Perché ho capito che il dolore ottundeva anche la mente e che non potevo dividermi. Come avrei fatto comunque a dividermi se non potevo più andare per il mondo (considerando mondo anche muovermi a Milano per un cinema, una conferenza, un incontro?) , se non potevo né vestirmi, né lavarmi, né mangiare, né scrivere al computer senza la sua complicità. Dovevo. Ma il dovere si è trasformato in quasi/piacere adesso. Senza esagerare…..

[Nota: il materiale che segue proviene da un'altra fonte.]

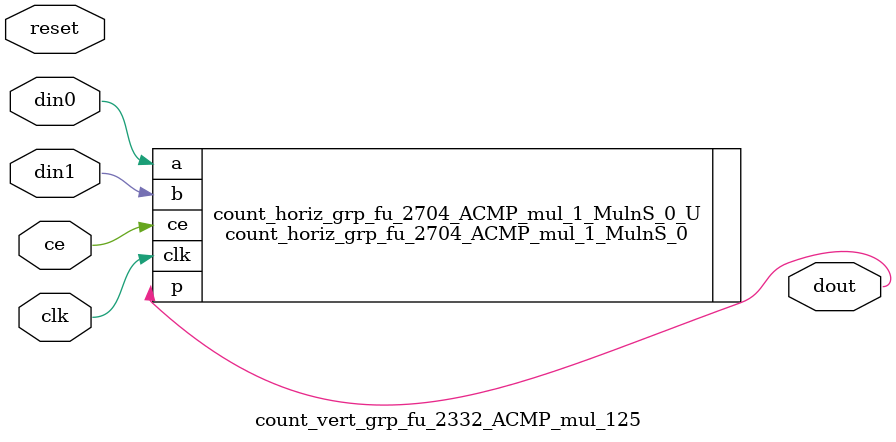
<source format=v>

`timescale 1 ns / 1 ps
module count_vert_grp_fu_2332_ACMP_mul_125(
    clk,
    reset,
    ce,
    din0,
    din1,
    dout);

parameter ID = 32'd1;
parameter NUM_STAGE = 32'd1;
parameter din0_WIDTH = 32'd1;
parameter din1_WIDTH = 32'd1;
parameter dout_WIDTH = 32'd1;
input clk;
input reset;
input ce;
input[din0_WIDTH - 1:0] din0;
input[din1_WIDTH - 1:0] din1;
output[dout_WIDTH - 1:0] dout;



count_horiz_grp_fu_2704_ACMP_mul_1_MulnS_0 count_horiz_grp_fu_2704_ACMP_mul_1_MulnS_0_U(
    .clk( clk ),
    .ce( ce ),
    .a( din0 ),
    .b( din1 ),
    .p( dout ));

endmodule

</source>
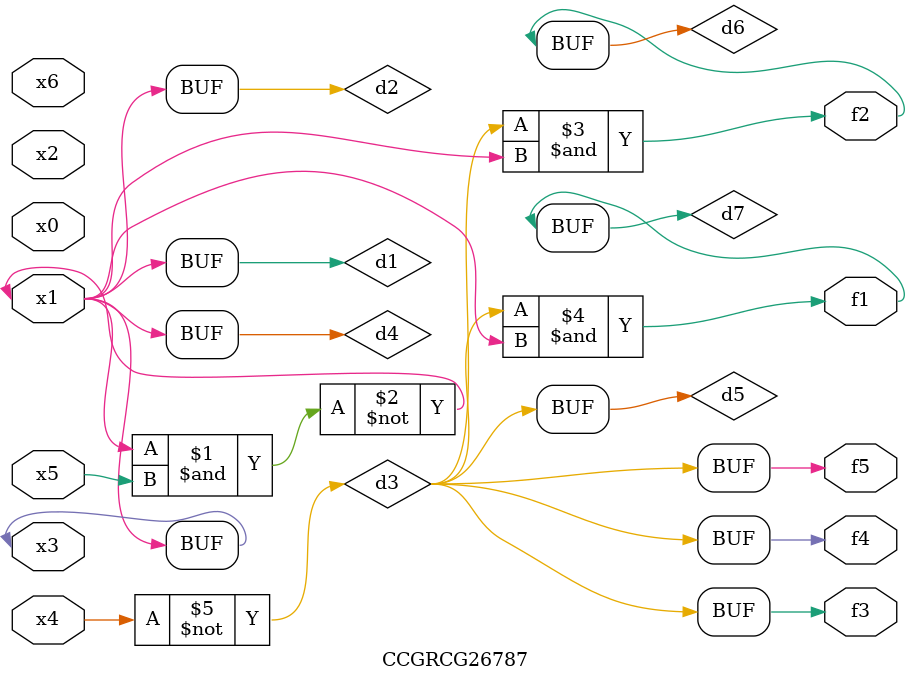
<source format=v>
module CCGRCG26787(
	input x0, x1, x2, x3, x4, x5, x6,
	output f1, f2, f3, f4, f5
);

	wire d1, d2, d3, d4, d5, d6, d7;

	buf (d1, x1, x3);
	nand (d2, x1, x5);
	not (d3, x4);
	buf (d4, d1, d2);
	buf (d5, d3);
	and (d6, d3, d4);
	and (d7, d3, d4);
	assign f1 = d7;
	assign f2 = d6;
	assign f3 = d5;
	assign f4 = d5;
	assign f5 = d5;
endmodule

</source>
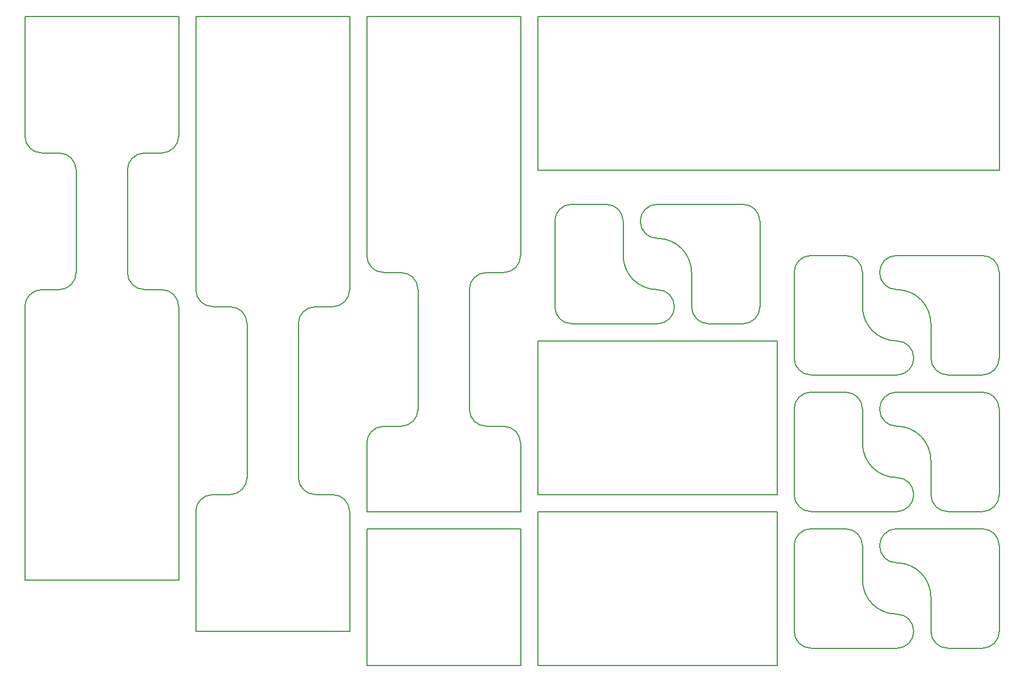
<source format=gbr>
G04 DesignSpark PCB Gerber Version 12.0 Build 5941*
G04 #@! TF.Part,Single*
%FSLAX35Y35*%
%MOIN*%
%ADD17C,0.00500*%
G04 #@! TD.AperFunction*
X0Y0D02*
D02*
D17*
X90250Y50250D02*
X250D01*
Y210250D01*
G75*
G02*
X10250Y220250I10000J0D01*
G01*
X20250D01*
G75*
G03*
X30250Y230250I0J10000D01*
G01*
Y290250D01*
G75*
G03*
X20250Y300250I-10000J0D01*
G01*
X10250D01*
G75*
G02*
X250Y310250I0J10000D01*
G01*
Y380250D01*
X90250D01*
Y310250D01*
G75*
G02*
X80250Y300250I-10000J0D01*
G01*
X70250D01*
G75*
G03*
X60250Y290250I0J-10000D01*
G01*
Y230250D01*
G75*
G03*
X70250Y220250I10000J0D01*
G01*
X80250D01*
G75*
G02*
X90250Y210250I0J-10000D01*
G01*
Y50250D01*
X100250Y380250D02*
X190250D01*
Y220250D01*
G75*
G02*
X180250Y210250I-10000J0D01*
G01*
X170250D01*
G75*
G03*
X160250Y200250I0J-10000D01*
G01*
Y110250D01*
G75*
G03*
X170250Y100250I10000J0D01*
G01*
X180250D01*
G75*
G02*
X190250Y90250I0J-10000D01*
G01*
Y20250D01*
X100250D01*
Y90250D01*
G75*
G02*
X110250Y100250I10000J0D01*
G01*
X120250D01*
G75*
G03*
X130250Y110250I0J10000D01*
G01*
Y200250D01*
G75*
G03*
X120250Y210250I-10000J0D01*
G01*
X110250D01*
G75*
G02*
X100250Y220250I0J10000D01*
G01*
Y380250D01*
X200250Y80250D02*
X290250D01*
Y250D01*
X200250D01*
Y80250D01*
X290250Y90250D02*
Y130250D01*
G75*
G03*
X280250Y140250I-10000J0D01*
G01*
X270250D01*
G75*
G02*
X260250Y150250I0J10000D01*
G01*
Y220250D01*
G75*
G02*
X270250Y230250I10000J0D01*
G01*
X280250D01*
G75*
G03*
X290250Y240250I0J10000D01*
G01*
Y380250D01*
X200250D01*
Y240250D01*
G75*
G03*
X210250Y230250I10000J0D01*
G01*
X220250D01*
G75*
G02*
X230250Y220250I0J-10000D01*
G01*
Y150250D01*
G75*
G02*
X220250Y140250I-10000J0D01*
G01*
X210250D01*
G75*
G03*
X200250Y130250I0J-10000D01*
G01*
Y90250D01*
X290250D01*
X300250Y250D02*
Y90250D01*
X440250D01*
Y250D01*
X300250D01*
X340250Y270250D02*
X320250D01*
G75*
G03*
X310250Y260250I0J-10000D01*
G01*
Y210250D01*
G75*
G03*
X320250Y200250I10000J0D01*
G01*
X370250D01*
G75*
G03*
X380250Y210250I0J10000D01*
G01*
G75*
G03*
X370250Y220250I-10000J0D01*
G01*
G75*
G02*
X350250Y240250I0J20000D01*
G01*
Y260250D01*
G75*
G03*
X340250Y270250I-10000J0D01*
G01*
X400250Y200250D02*
X420250D01*
G75*
G03*
X430250Y210250I0J10000D01*
G01*
Y260250D01*
G75*
G03*
X420250Y270250I-10000J0D01*
G01*
X370250D01*
G75*
G03*
X360250Y260250I0J-10000D01*
G01*
G75*
G03*
X370250Y250250I10000J0D01*
G01*
G75*
G02*
X390250Y230250I0J-20000D01*
G01*
Y210250D01*
G75*
G03*
X400250Y200250I10000J0D01*
G01*
X440250Y190250D02*
X300250D01*
Y100250D01*
X440250D01*
Y190250D01*
X480250Y80250D02*
X460250D01*
G75*
G03*
X450250Y70250I0J-10000D01*
G01*
Y20250D01*
G75*
G03*
X460250Y10250I10000J0D01*
G01*
X510250D01*
G75*
G03*
X520250Y20250I0J10000D01*
G01*
G75*
G03*
X510250Y30250I-10000J0D01*
G01*
G75*
G02*
X490250Y50250I0J20000D01*
G01*
Y70250D01*
G75*
G03*
X480250Y80250I-10000J0D01*
G01*
Y160250D02*
X460250D01*
G75*
G03*
X450250Y150250I0J-10000D01*
G01*
Y100250D01*
G75*
G03*
X460250Y90250I10000J0D01*
G01*
X510250D01*
G75*
G03*
X520250Y100250I0J10000D01*
G01*
G75*
G03*
X510250Y110250I-10000J0D01*
G01*
G75*
G02*
X490250Y130250I0J20000D01*
G01*
Y150250D01*
G75*
G03*
X480250Y160250I-10000J0D01*
G01*
Y240250D02*
X460250D01*
G75*
G03*
X450250Y230250I0J-10000D01*
G01*
Y180250D01*
G75*
G03*
X460250Y170250I10000J0D01*
G01*
X510250D01*
G75*
G03*
X520250Y180250I0J10000D01*
G01*
G75*
G03*
X510250Y190250I-10000J0D01*
G01*
G75*
G02*
X490250Y210250I0J20000D01*
G01*
Y230250D01*
G75*
G03*
X480250Y240250I-10000J0D01*
G01*
X540250Y10250D02*
X560250D01*
G75*
G03*
X570250Y20250I0J10000D01*
G01*
Y70250D01*
G75*
G03*
X560250Y80250I-10000J0D01*
G01*
X510250D01*
G75*
G03*
X500250Y70250I0J-10000D01*
G01*
G75*
G03*
X510250Y60250I10000J0D01*
G01*
G75*
G02*
X530250Y40250I0J-20000D01*
G01*
Y20250D01*
G75*
G03*
X540250Y10250I10000J0D01*
G01*
Y90250D02*
X560250D01*
G75*
G03*
X570250Y100250I0J10000D01*
G01*
Y150250D01*
G75*
G03*
X560250Y160250I-10000J0D01*
G01*
X510250D01*
G75*
G03*
X500250Y150250I0J-10000D01*
G01*
G75*
G03*
X510250Y140250I10000J0D01*
G01*
G75*
G02*
X530250Y120250I0J-20000D01*
G01*
Y100250D01*
G75*
G03*
X540250Y90250I10000J0D01*
G01*
Y170250D02*
X560250D01*
G75*
G03*
X570250Y180250I0J10000D01*
G01*
Y230250D01*
G75*
G03*
X560250Y240250I-10000J0D01*
G01*
X510250D01*
G75*
G03*
X500250Y230250I0J-10000D01*
G01*
G75*
G03*
X510250Y220250I10000J0D01*
G01*
G75*
G02*
X530250Y200250I0J-20000D01*
G01*
Y180250D01*
G75*
G03*
X540250Y170250I10000J0D01*
G01*
X570250Y380250D02*
X300250D01*
Y290250D01*
X570250D01*
Y380250D01*
X0Y0D02*
M02*

</source>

Organizzare ferocemente la giornata… ma concedendo al fisico l’attenzione che merita
Ho parlato di me per portare un esempio che conosco bene, per allontanare qualsiasi predica teorica (come purtroppo spesso avviene nei libri sulla vecchiaia), con i sacri comandamenti: mangiare bene non nel senso del gusto ma nel senso salutista, non bere se non acqua (tanta), muoversi, andare in palestra fino a sfinirsi, ecc, ecc. Prima mi domandavo se tutto questo significasse abbellirsi per la bara e dove se ne fosse andato un po’ di piacere. Adesso penso che vorrei morire da viva e quindi qualche l’attenzione a lui devo concederla, con juicio.
Conclusione: per favore non fate come me.